En cualquier caso, no era la primera vez que el jugador cometía una falta semejante. Durante toda su carrera demostró ser un dechado de elegancia, juego limpio y saber estar dentro y fuera del terreno de juego; pero en tres o cuatro ocasiones perdió los estribos ante las provocaciones subterráneas de sus rivales y estalló en reacciones de corto circuito de gran violencia. Era como si ese perfecto caballero escondiese en su interior una botella de nitroglicerina difícil de calentar, pero de comportamiento imprevisible si se conseguía que superara una determinada temperatura; y sus rivales acabaron por darse cuenta. En los días siguientes al partido, Zidane se limitó a pedir perdón humillado y derrotado y trató de justificar tímidamente su embestida en el hecho de que su rival le había dicho algo muy ofensivo que incumbía a su madre y a su hermana, pero sin ofrecer más detalles. El agredido lo negó, por supuesto, pero a cualquiera que haya jugado al fútbol le resulta evidente que Zidane fue provocado con la intención de que dejara a su equipo con diez. Era de esperar que un profesional con más de quince años de experiencia en la élite no cayera en la trampa como un juvenil; pero Abdessemend sabía que no existía ninguna posibilidad de que se controlara: la frustración y las humillaciones sufridas durante la infancia y la pubertad dejan un poso indeleble.

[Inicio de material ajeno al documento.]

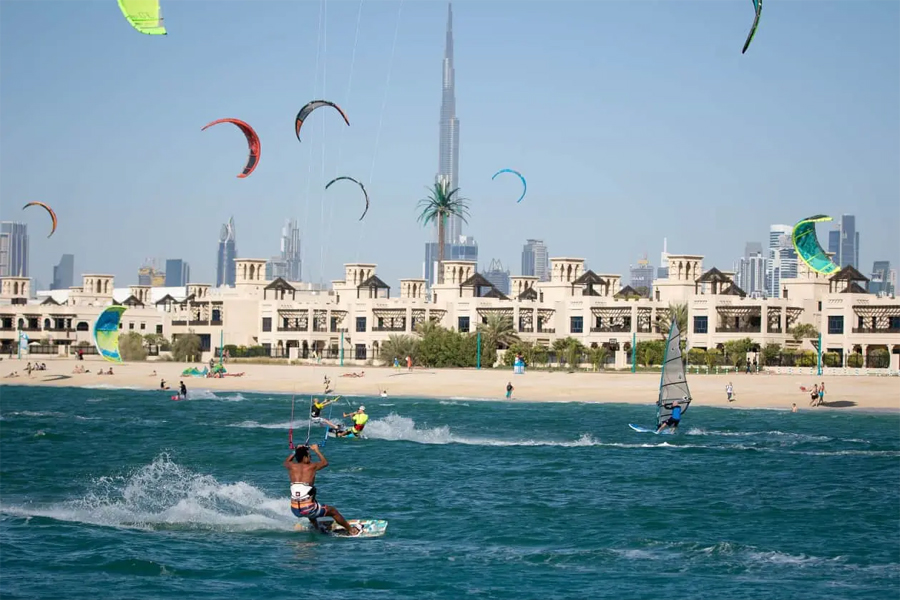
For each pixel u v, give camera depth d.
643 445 68.38
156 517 41.44
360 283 166.75
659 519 43.50
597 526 42.03
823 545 39.16
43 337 177.38
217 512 42.38
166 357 164.12
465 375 125.69
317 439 70.25
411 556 36.53
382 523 39.94
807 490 51.00
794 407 95.25
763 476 55.28
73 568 34.12
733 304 141.00
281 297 171.25
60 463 59.00
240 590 32.25
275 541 38.16
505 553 37.25
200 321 171.75
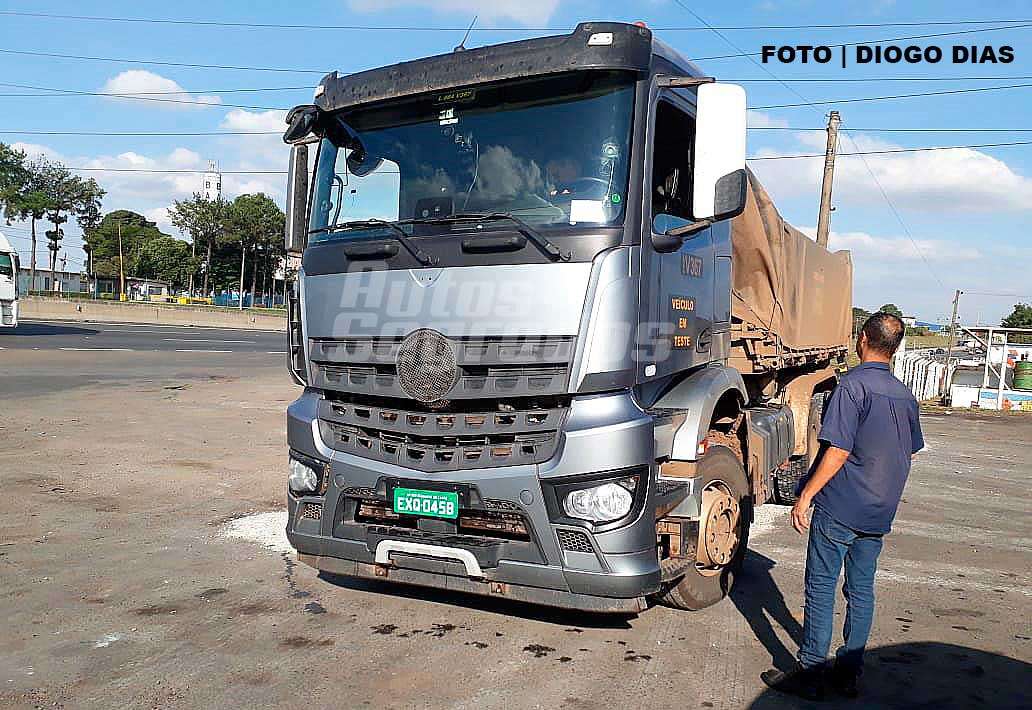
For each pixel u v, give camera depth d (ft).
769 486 23.13
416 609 18.15
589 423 14.44
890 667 15.80
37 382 60.49
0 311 99.55
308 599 18.74
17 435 39.01
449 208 16.33
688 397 17.30
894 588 20.88
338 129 18.13
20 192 331.98
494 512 15.21
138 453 35.96
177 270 367.86
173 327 164.86
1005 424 64.34
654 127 15.83
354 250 16.44
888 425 13.99
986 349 79.36
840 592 20.56
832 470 14.01
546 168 15.65
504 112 16.26
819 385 35.63
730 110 15.19
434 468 15.26
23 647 15.81
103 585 19.48
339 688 14.23
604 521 14.38
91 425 42.80
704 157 15.28
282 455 36.55
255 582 19.88
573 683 14.61
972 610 19.30
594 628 17.25
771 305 26.73
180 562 21.38
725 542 18.54
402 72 17.16
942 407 77.87
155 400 53.62
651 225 15.67
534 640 16.53
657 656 15.89
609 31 15.31
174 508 27.02
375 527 16.14
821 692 14.30
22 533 23.67
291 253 18.39
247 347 115.03
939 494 34.40
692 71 17.56
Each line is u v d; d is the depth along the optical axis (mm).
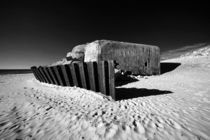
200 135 2303
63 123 2729
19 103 3980
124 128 2490
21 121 2852
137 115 3119
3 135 2324
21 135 2330
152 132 2383
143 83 8211
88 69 5000
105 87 4559
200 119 2928
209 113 3246
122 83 8664
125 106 3791
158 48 12852
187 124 2693
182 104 3949
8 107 3689
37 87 6578
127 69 11070
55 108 3516
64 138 2225
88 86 5270
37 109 3477
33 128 2562
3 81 9773
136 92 5738
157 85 7293
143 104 3984
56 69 5973
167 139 2186
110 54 10531
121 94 5383
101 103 4016
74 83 5695
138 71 11586
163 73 13273
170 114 3201
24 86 7043
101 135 2277
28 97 4602
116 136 2252
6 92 5559
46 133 2389
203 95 4887
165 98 4641
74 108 3545
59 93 5211
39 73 7926
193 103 4023
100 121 2758
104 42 10578
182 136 2270
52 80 6871
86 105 3818
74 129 2488
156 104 3975
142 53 11906
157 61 12711
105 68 4477
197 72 11023
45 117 3020
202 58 17078
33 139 2217
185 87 6426
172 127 2568
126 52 11156
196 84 6984
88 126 2564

Por si alguien no lo sabe y le interesa, el partido fue un verdadero churro, probablemente la peor final de toda la historia. En realidad, todo el campeonato de Alemania 2006 fue bastante malo. Por ofrecer un dato inequívoco, el mejor jugador del Mundial y posterior Balón de Oro fue Fabio Cannavaro, un defensa muy bueno y elegante, pero un defensa. Tuve la suerte de estar en Roma apenas un mes más tarde de que Italia se coronara como campeona, y aunque se les veía contentos con la victoria, el ambiente no era precisamente de euforia desatada. Recuerdo haber hablado del asunto con el dueño de una tienda de bufandas y fulares de la Piazza Barberini, un tipo verdaderamente peculiar y dotado de una gran capacidad para exaltarse por cualquier asunto en menos de lo que canta un gallo. En realidad, el tema principal de nuestra conversación ―o de su monólogo― no era el fútbol, sino la relajación de la moral social. En una apasionada mezcla de castellano e italiano, me dijo algo así como “Se han perdido los valores básicos, nessuno ricorda i valori cristiani: famiglia, rispetto, umiltà, carità, compasión… ¿Quién ha pensado en la mamma de Materazzi? Eh?! Nessuno! Nessuno!”. (Materazzi fue el receptor del cabezazo, una bestia parda de un metro noventa y tres y muchos kilos de peso, hasta entonces famoso exclusivamente por su juego bronco.)